A perspective on Sri Lankan migrants workers in Jordan and Lebanon

Exposure visit to Jordan and Lebanon to study the situation of migrant workers from Sri Lanka

Chairman, PREDO, Nuwara Eliya, Sri Lanka


[Account of Mr. Michael Joachim, Chairman, PREDO  (Sri Lanka), who was part of the group that visited Jordan during the first week of October 2015].

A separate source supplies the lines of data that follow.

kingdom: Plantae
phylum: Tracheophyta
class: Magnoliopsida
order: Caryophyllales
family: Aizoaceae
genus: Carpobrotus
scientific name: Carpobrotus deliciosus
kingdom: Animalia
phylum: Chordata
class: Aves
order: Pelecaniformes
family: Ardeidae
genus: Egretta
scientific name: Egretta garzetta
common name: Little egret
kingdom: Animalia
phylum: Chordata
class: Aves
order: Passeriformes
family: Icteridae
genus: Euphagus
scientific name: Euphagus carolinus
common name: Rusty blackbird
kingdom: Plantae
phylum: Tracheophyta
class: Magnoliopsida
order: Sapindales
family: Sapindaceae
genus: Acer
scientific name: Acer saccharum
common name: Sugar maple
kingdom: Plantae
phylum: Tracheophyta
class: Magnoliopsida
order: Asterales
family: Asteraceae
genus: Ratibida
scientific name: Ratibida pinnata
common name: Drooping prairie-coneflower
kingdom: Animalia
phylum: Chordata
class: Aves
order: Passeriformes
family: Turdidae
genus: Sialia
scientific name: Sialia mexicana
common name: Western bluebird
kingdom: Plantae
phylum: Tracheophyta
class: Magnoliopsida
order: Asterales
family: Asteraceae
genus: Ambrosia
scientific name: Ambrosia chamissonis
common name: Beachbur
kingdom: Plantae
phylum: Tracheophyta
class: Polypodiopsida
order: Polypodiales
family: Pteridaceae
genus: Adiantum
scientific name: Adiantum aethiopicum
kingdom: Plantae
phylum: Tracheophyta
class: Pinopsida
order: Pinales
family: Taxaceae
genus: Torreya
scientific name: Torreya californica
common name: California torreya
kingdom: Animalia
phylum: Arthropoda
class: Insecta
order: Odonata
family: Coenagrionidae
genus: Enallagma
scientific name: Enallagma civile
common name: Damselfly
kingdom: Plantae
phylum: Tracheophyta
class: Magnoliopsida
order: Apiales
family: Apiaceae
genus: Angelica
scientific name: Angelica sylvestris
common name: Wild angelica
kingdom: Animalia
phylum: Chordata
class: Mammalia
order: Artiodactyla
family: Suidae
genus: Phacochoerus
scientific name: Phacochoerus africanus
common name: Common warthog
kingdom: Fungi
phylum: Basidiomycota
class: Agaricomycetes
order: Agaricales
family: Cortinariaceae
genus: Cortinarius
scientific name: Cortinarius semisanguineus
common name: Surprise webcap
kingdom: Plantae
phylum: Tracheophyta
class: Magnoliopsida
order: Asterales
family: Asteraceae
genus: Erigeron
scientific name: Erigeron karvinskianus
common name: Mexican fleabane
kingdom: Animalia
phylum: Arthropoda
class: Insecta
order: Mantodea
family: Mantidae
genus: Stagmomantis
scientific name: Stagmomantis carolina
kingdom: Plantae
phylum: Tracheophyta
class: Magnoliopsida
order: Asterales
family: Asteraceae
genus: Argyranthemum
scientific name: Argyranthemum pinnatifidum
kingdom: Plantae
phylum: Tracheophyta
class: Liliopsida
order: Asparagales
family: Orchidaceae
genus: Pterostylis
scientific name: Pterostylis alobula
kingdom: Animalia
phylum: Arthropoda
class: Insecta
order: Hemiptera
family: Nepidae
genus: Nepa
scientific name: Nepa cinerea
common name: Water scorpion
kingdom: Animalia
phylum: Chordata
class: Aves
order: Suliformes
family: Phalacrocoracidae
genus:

Two teams of SDC partner representatives visited Jordan and Lebanon to acquire first-hand knowledge and experience of the situation of Sri Lankan migrant workers, especially domestic housemaids. A representative of the Sri Lanka Bureau of Foreign Employment (SLBFE) also joined each of the groups. Both groups met and discussed with the respective Sri Lankan Ambassador and officials in each of the countries, along with religious organizations, representatives of the Recruiting Agents Association, trade unions, women’s organizations looking after the interest of migrant women workers, legal aid organizations, lawyers, domestic workers solidarity networks, the Criminal Investigation Department in charge of human trafficking, representatives of the ILO and SDC  and other relevant stake holders.
The visit enabled the groups to gain a wealth of knowledge and understanding of the real situation in the two countries, the relevance of pre-departure advice given to the migrants locally, and how  migrants can use this information during their stay overseas. Some of the important learnings appearing below could be considered as recommendations:

  • Migrants expect better quality and friendly service from Sri Lankan embassies.  Therefore, embassy staff need to be trained not merely as diplomatic staff, but as staff who are able and skilled enough to handle the issues of migrants in a manner which is in the best interest of the migrants and which upholds the reputation of the country.
  • The psychosocial and legal support services at the Embassy need to be further strengthened.
  • Some of the churches in both countries render valuable service to migrants by providing psychosocial support and other assistance. Thus, the Buddhist temples, churches, Hindu temples and mosques in Sri Lanka should play a vital role in preparing migrant workers and their families prior to their departure.
  • It was learned that some embassies receive migrant workers upon their arrival in the country of destination (eg: Philippines) and then accompany the migrant worker when he/she joins the employer. This arrangement greatly reduces the risk for the migrant workers. Therefore, the possibility of adopting this system by the Sri Lankan embassy needs to be studied further.
  • Awareness creation on migrant rights is vital and it was revealed that domestic workers who know their rights and duties enjoy better situations and are able to defend as well as protect themselves.
  • Domestic workers need to be sufficiently prepared and strengthened to face the psychosocial shock and trauma they may face in the receiving country and in the workplace. However, this is totally lacking at this time.
  • When giving handouts and information to migrants about places where they can obtain support, information should be written in Arabic language so migrants can locate those places by showing the handout to someone in the country of destination.
  • Contacts made with local organizations in both countries have enabled SDC partners to build up a closely knit network that helps in solving the issues of the migrant workers.
  • Teams were able to see that some migrants have settled permanently and have wilfully severed connections with their families while the families are under the impression that they are lost.
  • Bi-lateral agreements between Sri Lanka and each of the receiving countries need to the reviewed regularly to ensure better conditions for migrant workers.
  • The Recruiting Agents Associations are prepared to think of adopting ways and means to raise the awareness of employers in order to safeguard the migrant worker industry and to uphold the reputation of the receiving country – this idea needs to be pursued.


There are many more important lessons learnt – and the main outcome of the visit is that SDC partners realized that the strategies currently adopted need to be reviewed and revised, as well as In addition, advocacy initiatives need to be pursued to press for change in policies relating to migrants, especially for domestic workers.



PREDO Plantation Rural Education and Development Organization is a Civil Society Organization operating in the plantation sector in Sri Lanka. PREDO is a partner of SDC, implementing a Safe Labour Migration project since 2013.